» What is expected: Render the lines of the records below as a Markdown table with two columns, "No." for a row number and "Entry" for the line. Skip blank lines, and leave the picture lines out of the table.

┌─ Input data

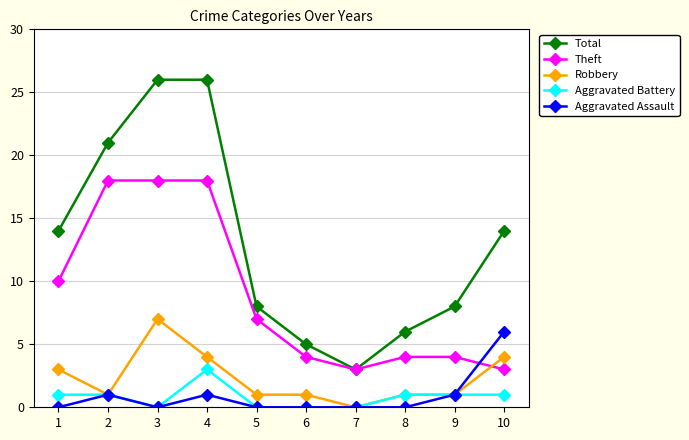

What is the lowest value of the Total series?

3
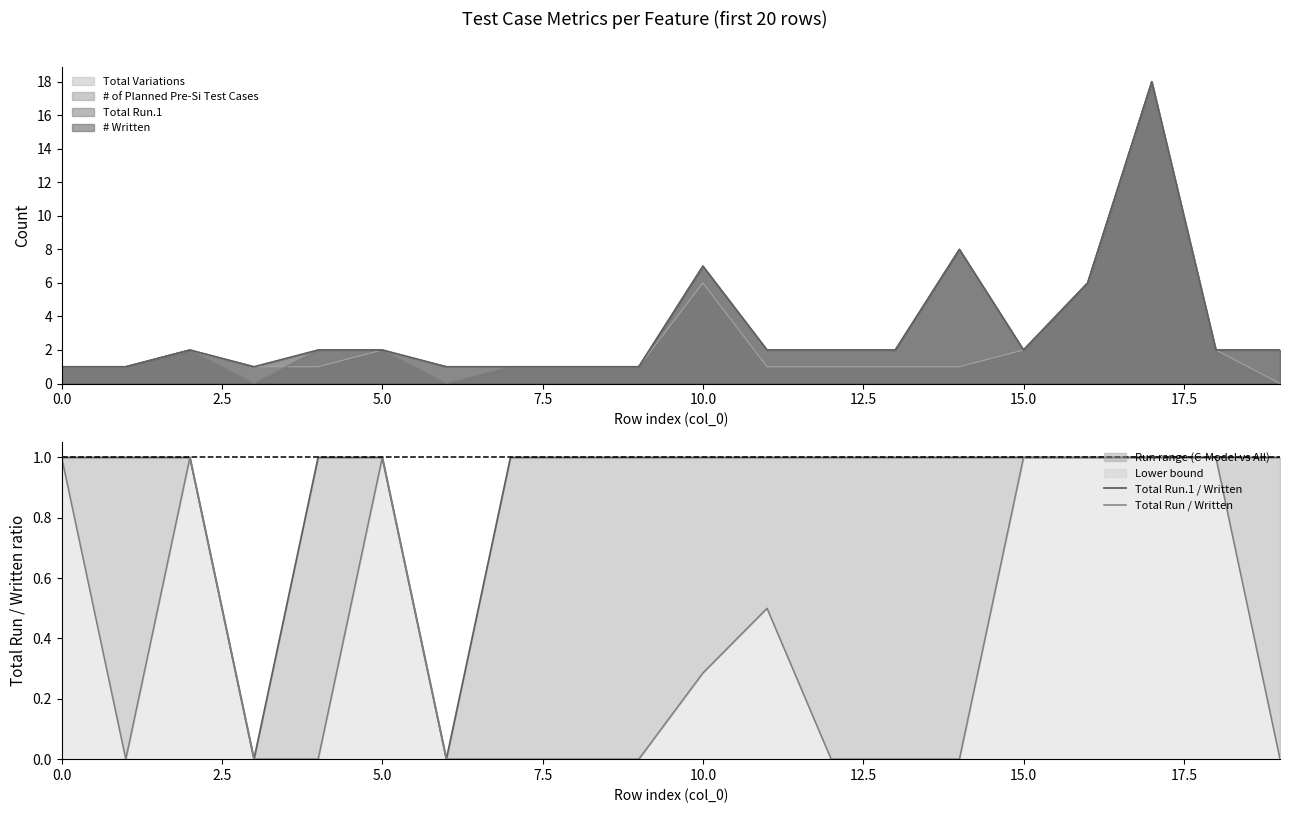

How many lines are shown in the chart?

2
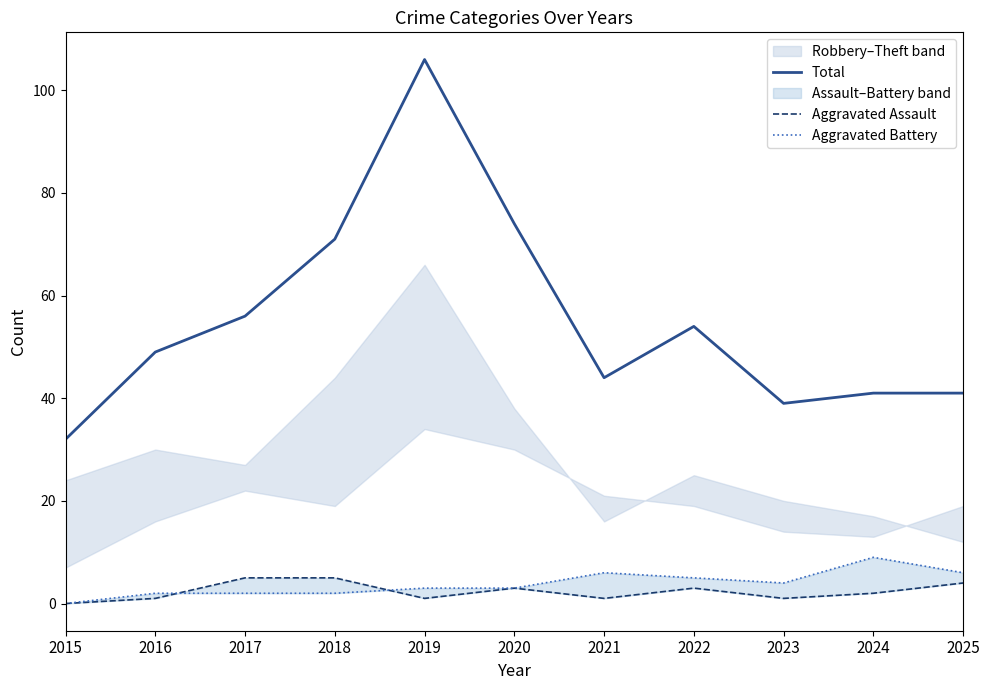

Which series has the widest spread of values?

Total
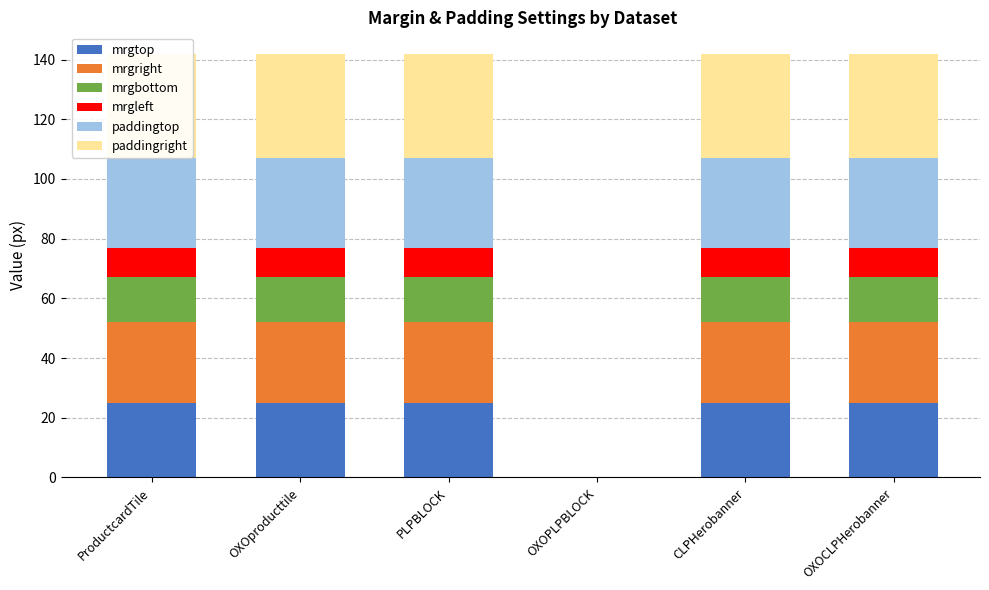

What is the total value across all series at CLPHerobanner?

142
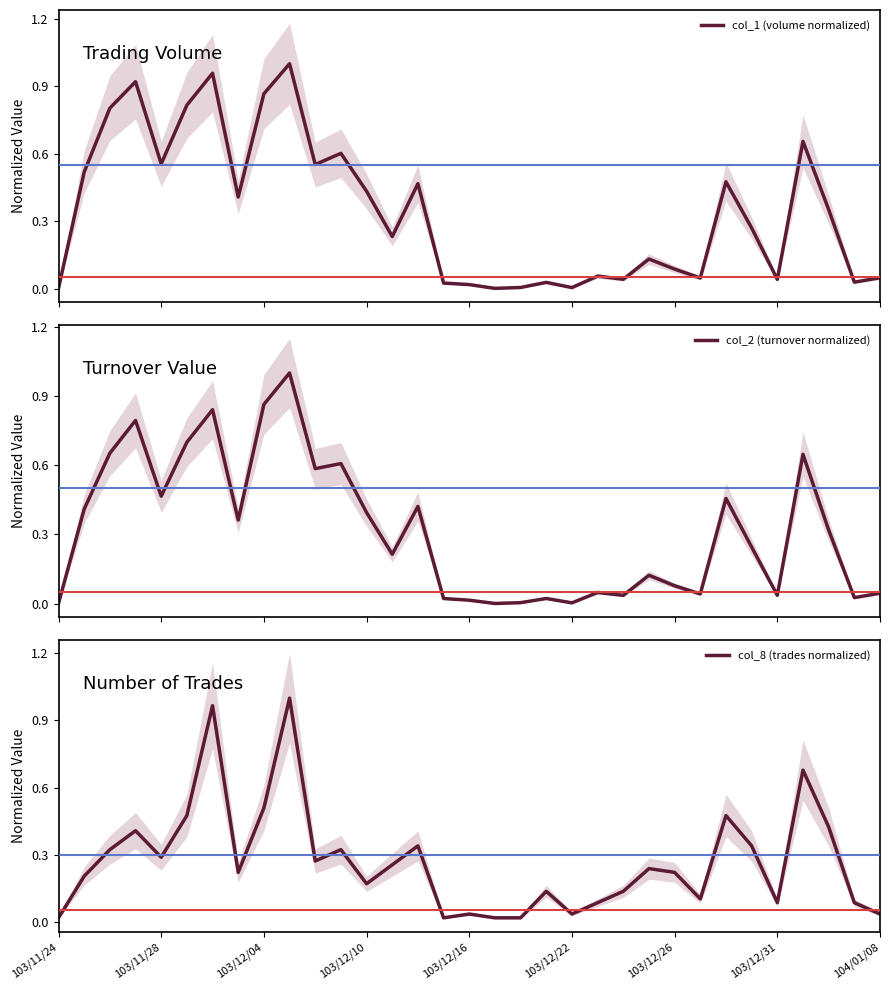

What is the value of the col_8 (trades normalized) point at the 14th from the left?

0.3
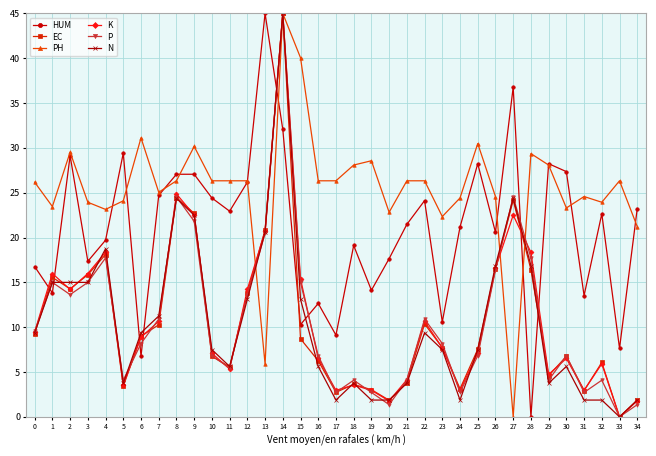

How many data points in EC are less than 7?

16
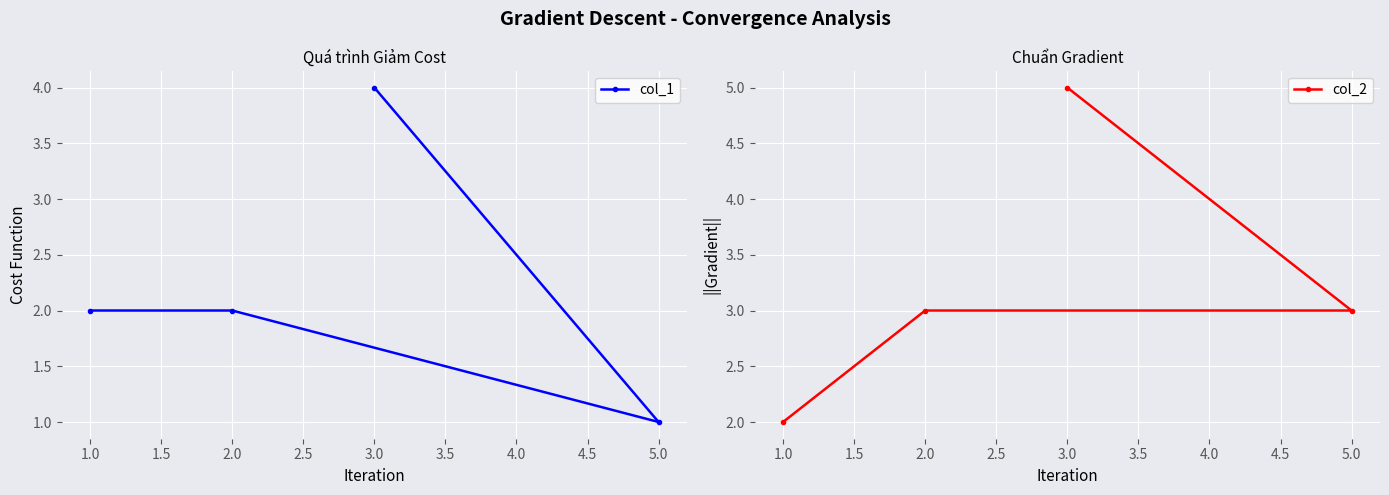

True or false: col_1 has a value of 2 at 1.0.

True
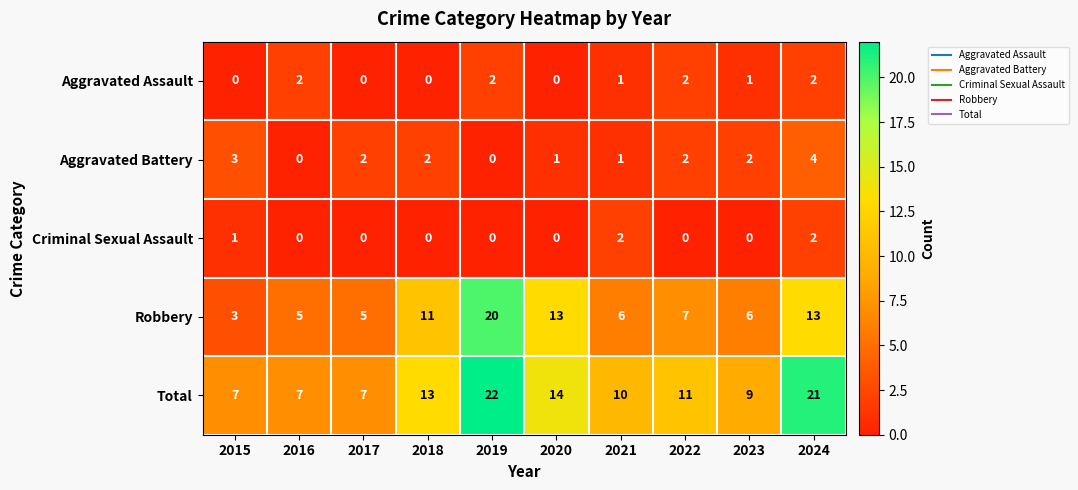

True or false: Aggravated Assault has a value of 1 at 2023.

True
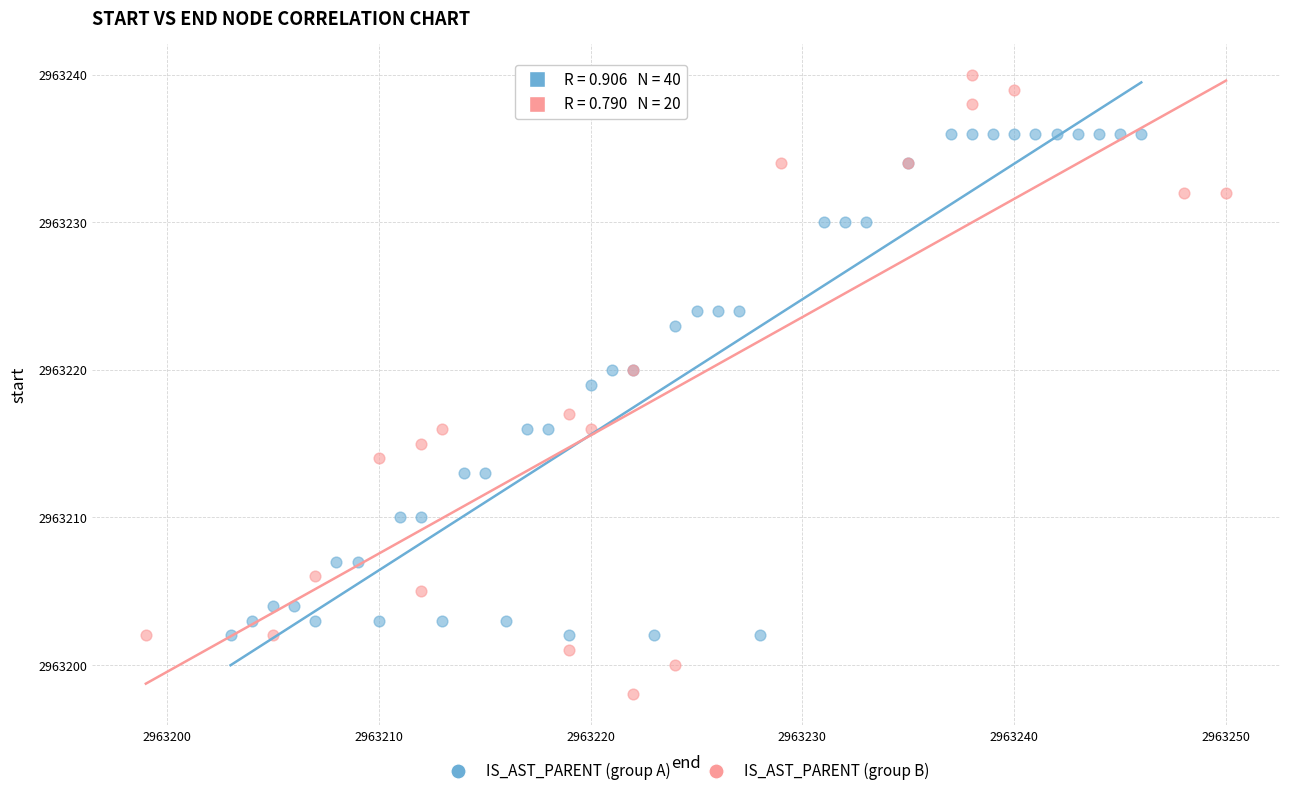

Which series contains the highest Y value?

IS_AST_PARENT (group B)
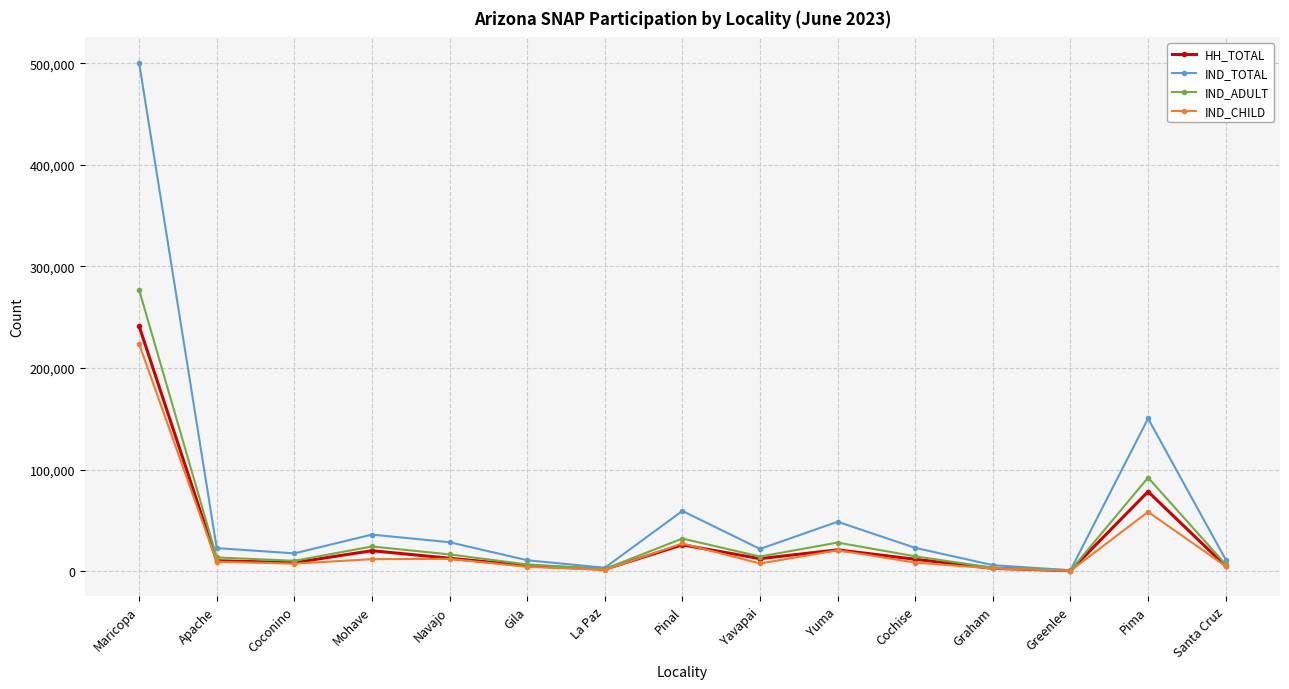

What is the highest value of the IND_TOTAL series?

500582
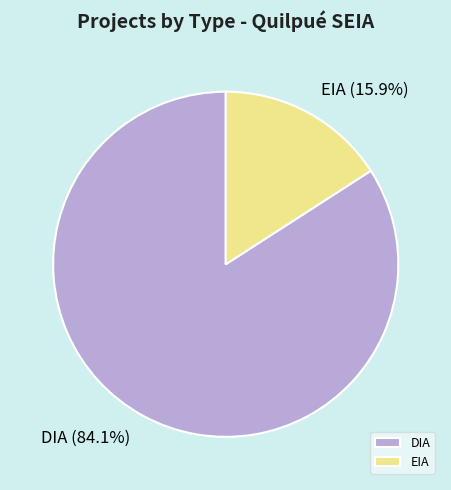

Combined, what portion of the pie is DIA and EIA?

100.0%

└─

» Answer box:
| No. | Entry |
|---|---|
| 1 | What is the lowest value of the Total series? |
| 2 | 3 |
| 3 | How many lines are shown in the chart? |
| 4 | 2 |
| 5 | Which series has the widest spread of values? |
| 6 | Total |
| 7 | What is the total value across all series at CLPHerobanner? |
| 8 | 142 |
| 9 | What is the value of the col_8 (trades normalized) point at the 14th from the left? |
| 10 | 0.3 |
| 11 | How many data points in EC are less than 7? |
| 12 | 16 |
| 13 | True or false: col_1 has a value of 2 at 1.0. |
| 14 | True |
| 15 | True or false: Aggravated Assault has a value of 1 at 2023. |
| 16 | True |
| 17 | Which series contains the highest Y value? |
| 18 | IS_AST_PARENT (group B) |
| 19 | What is the highest value of the IND_TOTAL series? |
| 20 | 500582 |
| 21 | Combined, what portion of the pie is DIA and EIA? |
| 22 | 100.0% |